Like you said, the piece does flow rather well. I can certainly see how there were also interruptions in the dialogue to keep it from becoming a void of speech. The lack of spelling errors is also impressive, as is the characterization brought on from the dialogue. The idea behind this is certainly creative--writing an experience like this is challenging in and of itself.
There is, however, a lot of missing punctuation in the dialogue and a few awkward sentences. The extensive dialogue is a little much and there's not as much depth in detail as I'd like--still, in the area of writing conventions, you've done very well.
Definitely an interesting prologue; it gives a strong foreshadowing sense of where this story is going. It's probably just me, but I just had a hard time following it. Whenever you dunk a reader into a full sense of what is to come, you can naturally expect them to be somewhat puzzled and confused. Just make sure that's the first impression you wanted to make. If you have impatient readers, it might just turn them off, while on the other hand, those intrigued will obviously be looking for more.

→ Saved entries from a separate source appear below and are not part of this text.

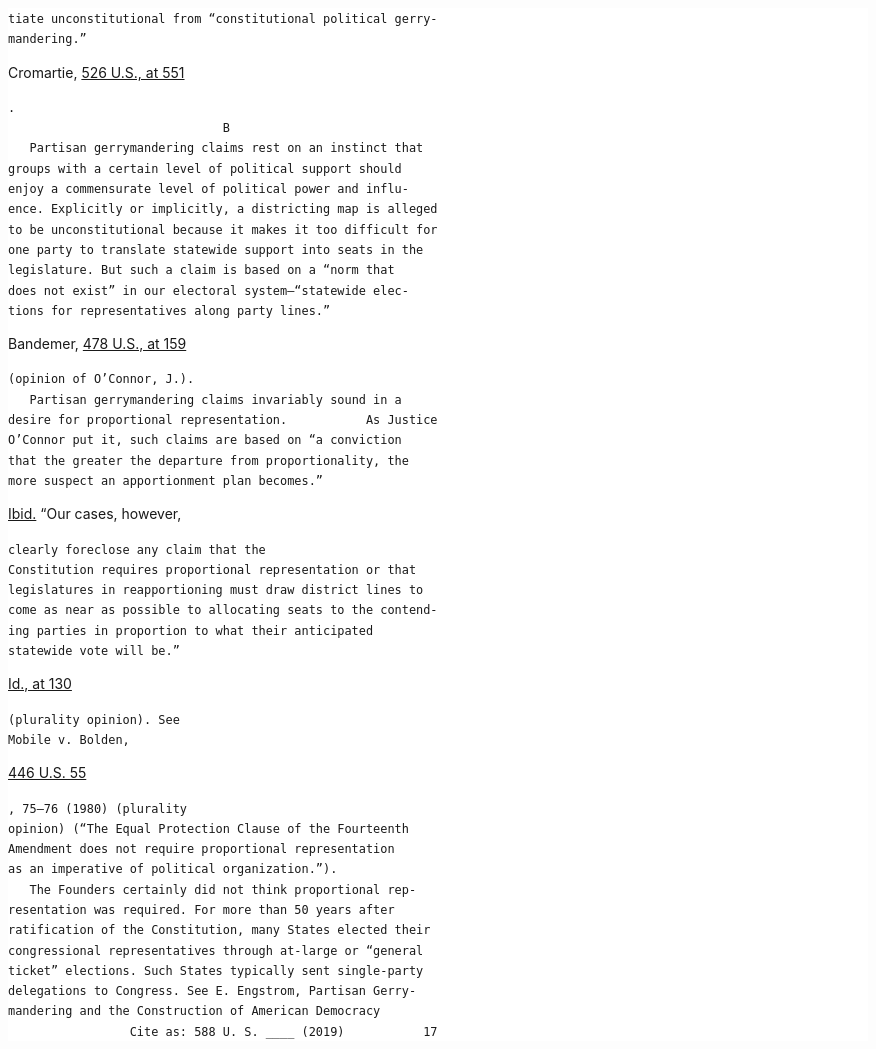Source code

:     tiate unconstitutional from “constitutional political gerry-
    mandering.” 

Cromartie, [526 U.S., at 551](/opinion/1087691/hunt-v-cromartie/)

    
    
    .
                                  B
       Partisan gerrymandering claims rest on an instinct that
    groups with a certain level of political support should
    enjoy a commensurate level of political power and influ-
    ence. Explicitly or implicitly, a districting map is alleged
    to be unconstitutional because it makes it too difficult for
    one party to translate statewide support into seats in the
    legislature. But such a claim is based on a “norm that
    does not exist” in our electoral system—“statewide elec-
    tions for representatives along party lines.” 

Bandemer, [478 U.S., at 159 ](/opinion/111737/davis-v-bandemer/)

    
    
    (opinion of O’Connor, J.).
       Partisan gerrymandering claims invariably sound in a
    desire for proportional representation.           As Justice
    O’Connor put it, such claims are based on “a conviction
    that the greater the departure from proportionality, the
    more suspect an apportionment plan becomes.” 

[Ibid.](/opinion/111737/davis-v-bandemer/) “Our cases, however,

    
    
    clearly foreclose any claim that the
    Constitution requires proportional representation or that
    legislatures in reapportioning must draw district lines to
    come as near as possible to allocating seats to the contend-
    ing parties in proportion to what their anticipated
    statewide vote will be.” 

[Id., at 130 ](/opinion/111737/davis-v-bandemer/)

    
    
    (plurality opinion). See
    Mobile v. Bolden, 

[446 U.S. 55](/opinion/110246/mobile-v-bolden/)

    
    
    , 75–76 (1980) (plurality
    opinion) (“The Equal Protection Clause of the Fourteenth
    Amendment does not require proportional representation
    as an imperative of political organization.”).
       The Founders certainly did not think proportional rep-
    resentation was required. For more than 50 years after
    ratification of the Constitution, many States elected their
    congressional representatives through at-large or “general
    ticket” elections. Such States typically sent single-party
    delegations to Congress. See E. Engstrom, Partisan Gerry-
    mandering and the Construction of American Democracy
                     Cite as: 588 U. S. ____ (2019)           17
    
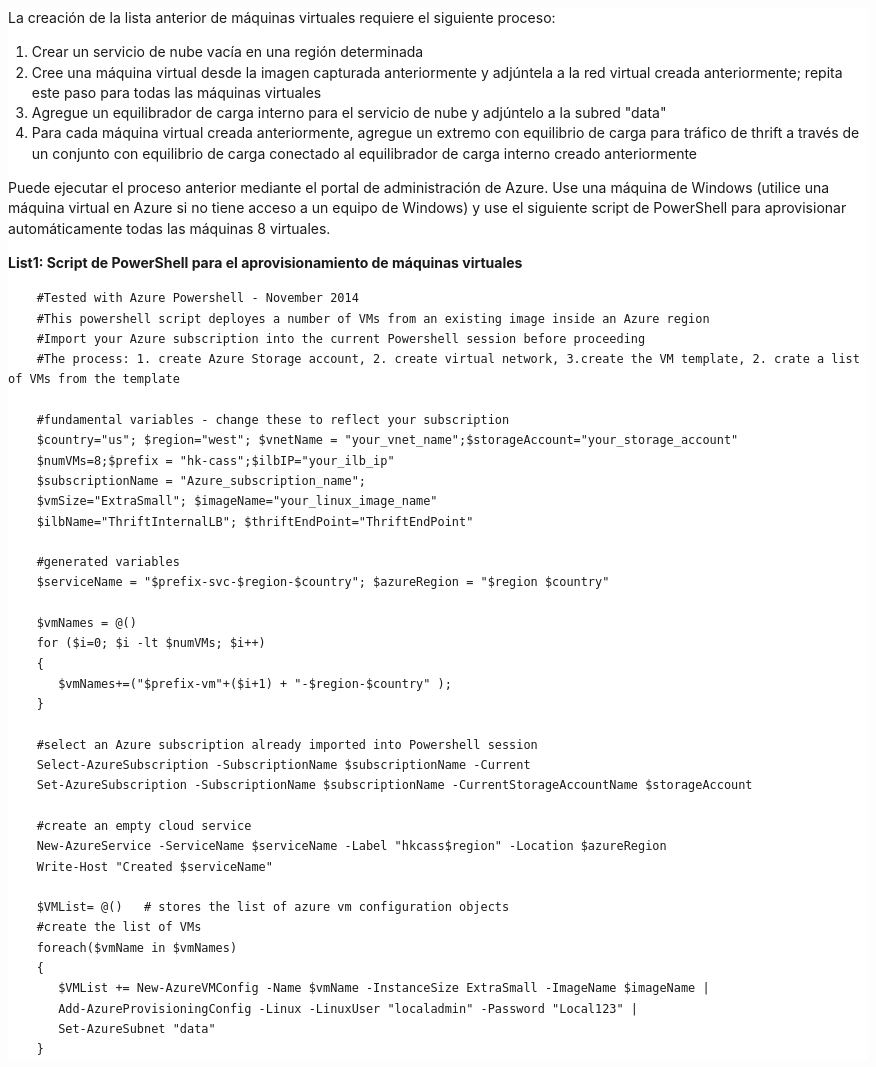 La creación de la lista anterior de máquinas virtuales requiere el siguiente proceso:

1.  Crear un servicio de nube vacía en una región determinada
2.	Cree una máquina virtual desde la imagen capturada anteriormente y adjúntela a la red virtual creada anteriormente; repita este paso para todas las máquinas virtuales
3.	Agregue un equilibrador de carga interno para el servicio de nube y adjúntelo a la subred "data"
4.	Para cada máquina virtual creada anteriormente, agregue un extremo con equilibrio de carga para tráfico de thrift a través de un conjunto con equilibrio de carga conectado al equilibrador de carga interno creado anteriormente

Puede ejecutar el proceso anterior mediante el portal de administración de Azure. Use una máquina de Windows (utilice una máquina virtual en Azure si no tiene acceso a un equipo de Windows) y use el siguiente script de PowerShell para aprovisionar automáticamente todas las máquinas 8 virtuales.

**List1: Script de PowerShell para el aprovisionamiento de máquinas virtuales**
		
		#Tested with Azure Powershell - November 2014	
		#This powershell script deployes a number of VMs from an existing image inside an Azure region
		#Import your Azure subscription into the current Powershell session before proceeding
		#The process: 1. create Azure Storage account, 2. create virtual network, 3.create the VM template, 2. crate a list of VMs from the template
		
		#fundamental variables - change these to reflect your subscription
		$country="us"; $region="west"; $vnetName = "your_vnet_name";$storageAccount="your_storage_account"
		$numVMs=8;$prefix = "hk-cass";$ilbIP="your_ilb_ip"
		$subscriptionName = "Azure_subscription_name"; 
		$vmSize="ExtraSmall"; $imageName="your_linux_image_name"
		$ilbName="ThriftInternalLB"; $thriftEndPoint="ThriftEndPoint"
		
		#generated variables
		$serviceName = "$prefix-svc-$region-$country"; $azureRegion = "$region $country"
		
		$vmNames = @()
		for ($i=0; $i -lt $numVMs; $i++)
		{
		   $vmNames+=("$prefix-vm"+($i+1) + "-$region-$country" );
		}
		
		#select an Azure subscription already imported into Powershell session
		Select-AzureSubscription -SubscriptionName $subscriptionName -Current
		Set-AzureSubscription -SubscriptionName $subscriptionName -CurrentStorageAccountName $storageAccount
		
		#create an empty cloud service
		New-AzureService -ServiceName $serviceName -Label "hkcass$region" -Location $azureRegion
		Write-Host "Created $serviceName"
		
		$VMList= @()   # stores the list of azure vm configuration objects
		#create the list of VMs
		foreach($vmName in $vmNames)
		{
		   $VMList += New-AzureVMConfig -Name $vmName -InstanceSize ExtraSmall -ImageName $imageName |
		   Add-AzureProvisioningConfig -Linux -LinuxUser "localadmin" -Password "Local123" |
		   Set-AzureSubnet "data"
		}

My only real concern is the enormous amount of abstract details--some which even contradict themselves--because things like colors I've never seen before are rather hard to imagine (as is living even a moment without any senses, as I've never been blind, dumb, or deaf). Of course, that's just a matter of opinon, but you may be concerned about how well your readers can relate to the experience, for if there's no relation, it is extraordinarily difficult to find meaning in it.
All in all, I think you've done a swell job.